Conclusion de la première partie
p. 107-108
Texte intégral
1La science de l’homme de Reid apparaît à la fois comme une réussite et comme un échec. Sur le plan de la pure épistémologie, grâce à une démarche qui mêle aspects réalistes et accents transcendantalistes, le philosophe écossais parvient à définir une épistémologie et à rétablir la raison comme instance épistémique. Il ouvre le domaine de l’investigation intérieure après avoir déterminé la validité de la connaissance extérieure et garanti toute connaissance par les principes du sens commun.
2C’est au niveau de sa méthode que cette entreprise semble échouer car cette nouvelle science se condamne à la recherche de ses propres axiomes qu’elle ne peut atteindre au moyen de la méthode inductive dont elle se réclame.

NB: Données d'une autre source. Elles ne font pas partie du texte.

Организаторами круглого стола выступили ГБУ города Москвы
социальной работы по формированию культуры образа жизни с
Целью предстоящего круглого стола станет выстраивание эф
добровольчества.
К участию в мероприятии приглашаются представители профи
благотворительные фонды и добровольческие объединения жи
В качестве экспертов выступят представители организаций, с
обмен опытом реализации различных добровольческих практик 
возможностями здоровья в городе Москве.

La tentative de définir l’homme comme objet de science, ouvert à une instance épistémique garantissant la connaissance par l’irrésistibilité de la croyance qui l’accompagne, semblait engager la philosophie dans une recherche susceptible de renouveler la pensée par sa réconciliation avec la raison commune. Mais l’accent mis sur la découverte et la justification d’une axiomatique ne laisse à la recherche plus aucun autre objet que ses principes fondamentaux établis a priori, d’une manière dogmatique et comme tâche que la justification de l’état de fait. Là où, dans la connaissance extérieure, le sens commun fournit à la fois des certitudes irrésistibles et des objets de recherche qui ne sont pas donnés d’emblée, mais susceptibles de se découvrir inductivement, au point de remettre en cause parfois le sens commun lui-même, la psychologie introspective de Reid ne peut fournir d’objet au-delà du contenu évident de ses principes. Rien ne peut se découvrir au sujet sans être une hypothèse posée par le sujet sur lui-même, ce que Reid condamne explicitement. À force de vouloir maintenir l’analogie entre l’objet intérieur et l’objet extérieur, cette philosophie se borne à l’éternelle contemplation du contenu du sens commun.
3Même si Reid peut prétendre avoir créé une science de l’homme fondée sur le sens commun, il faut admettre qu’il s’agit d’une démarche qui n’a rien à découvrir. Le sens commun fournit effectivement une base à la connaissance, mais celle-ci ne trouve dans l’introspection que ce quelle connaît déjà de manière évidente. Le problème réside bien dans l’exercice de cette introspection inductiviste par analogie avec les sciences dites objectives et dans la confusion entre intérieur et extérieur. Demi-échec donc dont le point fort est l’affirmation d’une épistémologie fondée sur la raison commune qui réintègre dans la philosophie les présupposés et l’implicite inhérents à toute activité humaine dont Reid entend établir les limites transcendantales.
4Ce retour du réalisme des certitudes communes, allié à l’essor de la nouvelle science de l’homme, ouvre la voie à une évolution qui transformera l’idéalisme en idéologie par le renversement des rapports entre individu et collectivité. Sur ce point, la pensée de Reid recèle un intérêt historique particulier car la science de l’homme qui étudie ce dernier du point de vue du sens commun, sous l’angle d’une généralité fondant un individualisme, prépare le passage de l’idée intérieure, individuelle, celle de l’empirisme post-cartésien, à l’idée extérieure, générale, collective et totalisante du xixe siècle.